(Problem to solve): Search the data for the word "pinky" and copy each line that has it.

Named joint coordinates:
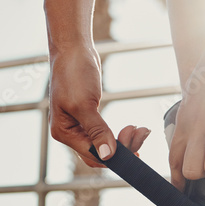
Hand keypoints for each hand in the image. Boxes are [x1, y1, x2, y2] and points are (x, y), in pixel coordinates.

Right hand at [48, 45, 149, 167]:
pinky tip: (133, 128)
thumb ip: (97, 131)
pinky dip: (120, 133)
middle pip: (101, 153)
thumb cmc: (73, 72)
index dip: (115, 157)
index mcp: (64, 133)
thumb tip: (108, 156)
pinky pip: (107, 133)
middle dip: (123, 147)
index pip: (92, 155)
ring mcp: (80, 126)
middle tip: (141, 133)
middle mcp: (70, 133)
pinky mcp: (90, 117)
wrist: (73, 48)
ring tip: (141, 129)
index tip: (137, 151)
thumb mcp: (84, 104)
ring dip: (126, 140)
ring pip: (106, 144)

(Task response):
pinky tip: (133, 128)
pinky dip: (120, 133)
pinky pip: (107, 133)
pinky mcp: (90, 117)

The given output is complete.